- **Document extract**
= = = = =

The orchestra toured France by invitation, in 1931. They performed at Nice's Palais de la Méditerranée, for Prince Umberto di Savoia, for the Rothschilds' galas, and for Paramount Studios in the making of Luces de Buenos Aires (one of several the studio made, starring Carlos Gardel). The orchestra remained successful in Argentina, debuting at the nation's leading opera house, the Colón Theatre, in 1935, and at the Teatro Opera (1936), where they presented a comprehensive "Evolution of the Tango" - leading listeners through its development from 1870, onwards. A surprise visit by the brothers' aging parents following one of these performances led to the family's reconciliation.

His orchestra continued its prominence among tango fans for years, introducing young talent such as vocalist Edmundo Rivero (a consular figure in tango), for instance. His audiences later declining, Julio de Caro retired from his orchestra in 1954, however. He remarried in 1959 and returned to a recording studio only in 1975, collaborating with author Ernesto Sábato, composer Ben Molar, composer and arranger Luis Stazo and others to make Los 14 de Julio de Caro (Julio de Caro's 14). He was honored by the national government with a declaration of December 11 (his birthday - which he shared with Gardel) as "National Tango Day;" on that day in 1977, he received a standing ovation at Buenos Aires' Luna Park Arena, complete with a rousing Happy Birthday to You.

Julio de Caro died in the seaside resort city of Mar del Plata, on March 11, 1980, at age 80. He was interred at Buenos Aires' Chacarita Cemetery, beside his brother, Francisco.

Other notable relatives include his cousin, the poet Julia de Caro (July 11, 1917 - June 26, 2009) and his grand-niece, the American fencer Natalie Julia Vie (b. April 19, 1986).

= = = = =

Page images and extracted text:
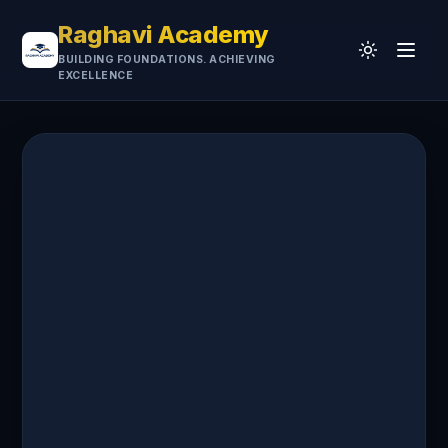
Raghavi Academy
BUILDING FOUNDATIONS. ACHIEVING
EXCELLENCE
Home
CA
UGC-NET
Professional
University
Testimonials
Research & Resources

= = = = =

- **What is being asked**
Return the full text of the passage about Julio de Caro, word for word.

- **Answer space**
The orchestra toured France by invitation, in 1931. They performed at Nice's Palais de la Méditerranée, for Prince Umberto di Savoia, for the Rothschilds' galas, and for Paramount Studios in the making of Luces de Buenos Aires (one of several the studio made, starring Carlos Gardel). The orchestra remained successful in Argentina, debuting at the nation's leading opera house, the Colón Theatre, in 1935, and at the Teatro Opera (1936), where they presented a comprehensive "Evolution of the Tango" - leading listeners through its development from 1870, onwards. A surprise visit by the brothers' aging parents following one of these performances led to the family's reconciliation.

His orchestra continued its prominence among tango fans for years, introducing young talent such as vocalist Edmundo Rivero (a consular figure in tango), for instance. His audiences later declining, Julio de Caro retired from his orchestra in 1954, however. He remarried in 1959 and returned to a recording studio only in 1975, collaborating with author Ernesto Sábato, composer Ben Molar, composer and arranger Luis Stazo and others to make Los 14 de Julio de Caro (Julio de Caro's 14). He was honored by the national government with a declaration of December 11 (his birthday - which he shared with Gardel) as "National Tango Day;" on that day in 1977, he received a standing ovation at Buenos Aires' Luna Park Arena, complete with a rousing Happy Birthday to You.

Julio de Caro died in the seaside resort city of Mar del Plata, on March 11, 1980, at age 80. He was interred at Buenos Aires' Chacarita Cemetery, beside his brother, Francisco.

Other notable relatives include his cousin, the poet Julia de Caro (July 11, 1917 - June 26, 2009) and his grand-niece, the American fencer Natalie Julia Vie (b. April 19, 1986).